It has been six weeks since Russia sent troops to Ukraine, sparking what is perhaps the biggest ground conflict in Europe since Germany declared war on France in 1940.
It has already dramatically changed the world and sent shockwaves through the markets.
As the West has banded together to impose crippling sanctions on the Kremlin elite, corporations have turned away from Russia, causing their economy to haemorrhage.
The decision to ban imports of Russian oil marked a particularly moral turning point in the world of investment, with the US leading the charge with a comprehensive ban and the UK planning to phase out its imports to further condemn investors. actions of Vladimir Putin in Ukraine.
Elsewhere, European equities stumble into correction territory, while energy prices, already up, climb even higher. All of this is of great concern to officials in Whitehall, where the whispers of the dreaded R-word are beginning to cause some unease.
What happens next on the battlefield is anyone’s guess, and such events barely scratch the surface of the market’s reaction to the conflict so far. In truth, there is no guarantee as to how the conflict will develop or how the financial markets will react.
With that in mind, how has the crisis so far affected investment trends?
How war affects the economy
First, it is important to recognize how war in general tends to impact financial markets.
As serious as the current conflict between Russia and Ukraine is, history tells us that when the flames of war flare up, stock markets tend to ignore it.

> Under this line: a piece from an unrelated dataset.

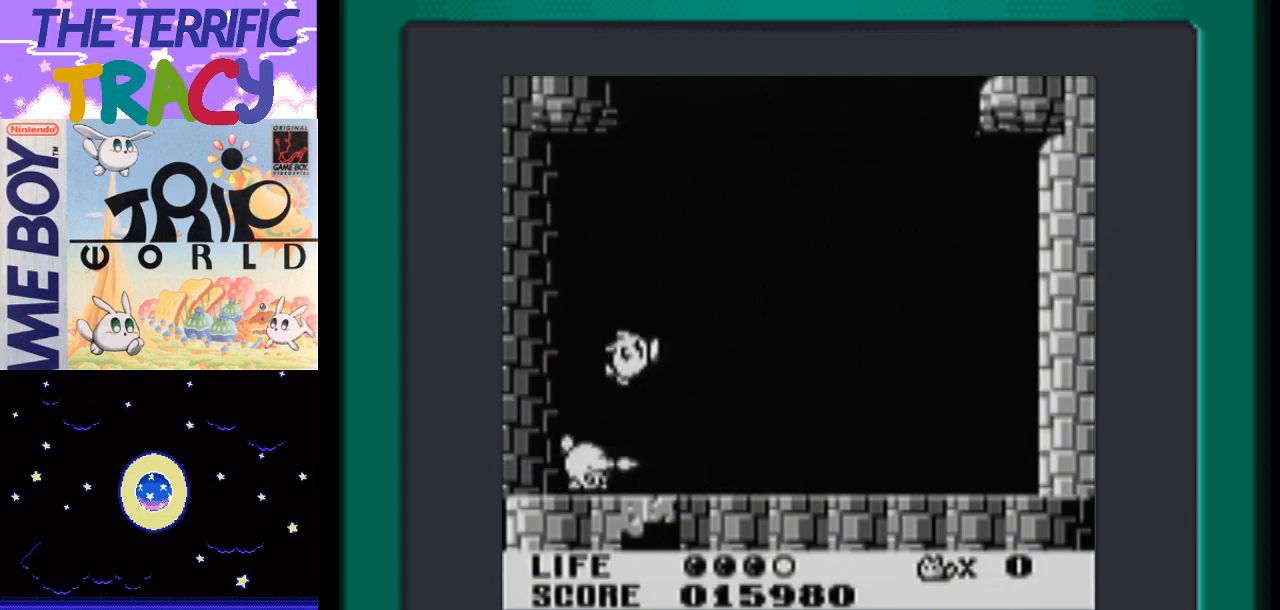
{"buttons": [], "events": [[50, "A", "up"], [50, "B", "up"], [50, "DPAD_RIGHT", "up"], [83, "DPAD_LEFT", "down"], [167, "DPAD_LEFT", "up"], [400, "DPAD_LEFT", "down"], [500, "DPAD_LEFT", "up"]]}
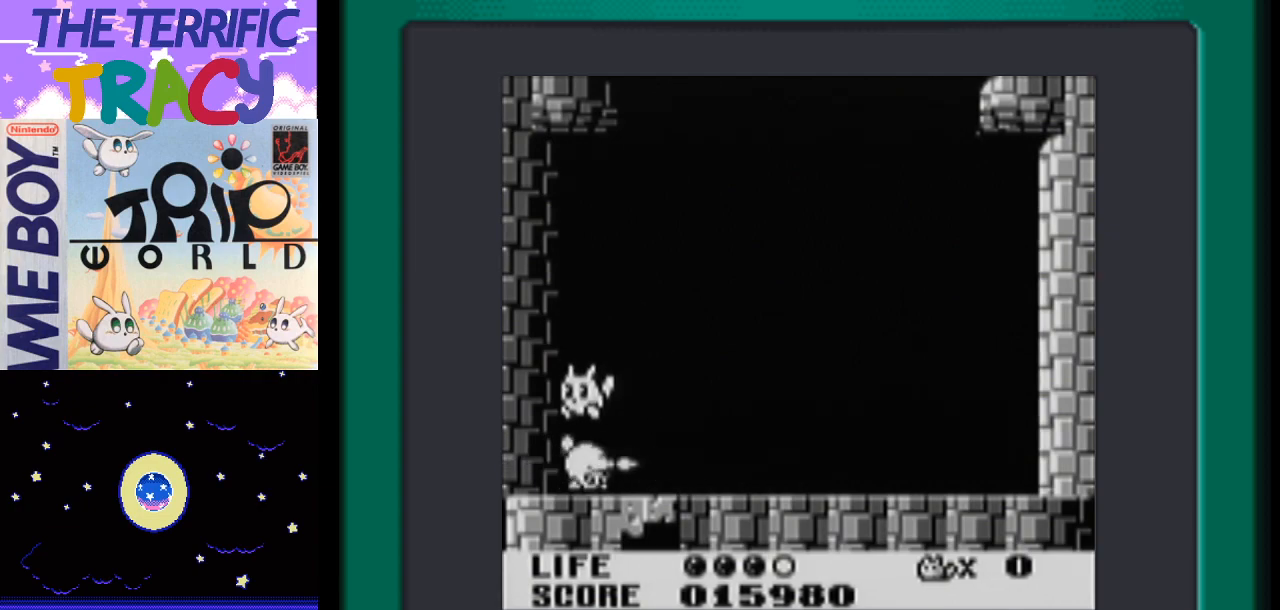
{"buttons": ["A", "DPAD_RIGHT"], "events": [[17, "DPAD_RIGHT", "down"], [50, "B", "down"], [150, "B", "up"], [217, "B", "down"], [267, "A", "down"], [267, "B", "up"]]}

Undoubtedly, the human costs of war can be devastating, but the bombing of Syria in 2017, the US withdrawal from Afghanistan and the North Korean missile crisis all provide relevant examples that the market’s reaction to these events can be surprisingly sweet.
Ultimately, most dips end up being bought, so mid-term investors can potentially find good value in bad times.
A look back at World War II (1939-1945) shows that the Dow rose by 50% in total throughout this period, or more than 7% per year.
Similarly, the US stock market rose 115% during two of the worst wars in modern history – such logic dictates that the relationship between geopolitical crises and market outcomes is not as simple as it may seem. it seems.
Assembly of the “war puzzle”
But what about this particular situation? There is certainly something to be said for the fact that expectations of the crisis between Russia and Ukraine were largely dismissed before the conflict broke out.
Prior to the onset of the crisis, British and American intelligence officials multiplied their warnings, but those warnings were largely dismissed by kyiv. In cases like this where the war starts out of surprise, the outbreak of a war can drive down stock prices.